### [EXERCISE A]
Decide whether each statement below agrees with the forum post about writing a simple kernel: (i) the video memory pointer needs a "volatile" qualifier; (ii) the system gcc is recommended for bare metal projects; (iii) GNU binutils and GCC should be built for the "x86_64-elf" target. For each one, answer yes or no and quote the words of the post that decide it.

------

Let’s write a simple Kernel (2014)

exDM69 · on Oct 20, 2017

Bare metal projects are always a fun hobby. I've done some projects like this in the past [0], let me share some things I learned the hard way.

If the author is reading, here are a few corrections.

> char * vidptr = (char * )0xb8000;

This needs "volatile" qualifier or all the writes to video memory will be dropped when optimization is enabled.

Memory mapped I/O like this is one of the few use cases where you need "volatile" in C.

> gcc -m32 -c kernel.c -o kc.o

You need to build a cross-compiler for bare metal projects. Using the system gcc will not work in the long run. The compiler packaged with your operating system is intended for building binaries for use with your operating system. It may have downstream patches or configured to a target in a way that will cause problems.

The worst part is that it may seem to work for a while, until it doesn't. I ran into some hard-to-debug issues with my past projects and learned this the hard way. If I recall correctly, the issues were related to redzones and ABI conventions.

You need to build GNU binutils and GCC for the "i686-pc-elf" target. I documented this process for someone else's bare metal project here [1].

------

### [EXERCISE B]
Return every line of text read from all the records below without changing it, and leave the pictures out.

------

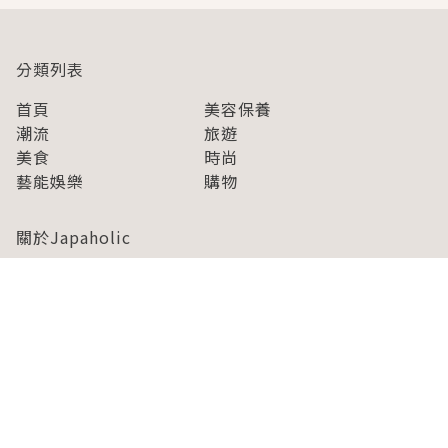
分類列表
首頁
美容保養
潮流
旅遊
美食
時尚
藝能娛樂
購物
關於Japaholic
關於我們
免責事項
寫手招募
Japaholic Girls招募
廣告、合作洽談
關鍵字列表
お問い合わせ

------

### [RESPONSE A]
(i) Yes: "This needs "volatile" qualifier or all the writes to video memory will be dropped when optimization is enabled."
(ii) No: "Using the system gcc will not work in the long run."
(iii) No: "You need to build GNU binutils and GCC for the "i686-pc-elf" target."

### [RESPONSE B]
分類列表
首頁
美容保養
潮流
旅遊
美食
時尚
藝能娛樂
購物
關於Japaholic
關於我們
免責事項
寫手招募
Japaholic Girls招募
廣告、合作洽談
關鍵字列表
お問い合わせ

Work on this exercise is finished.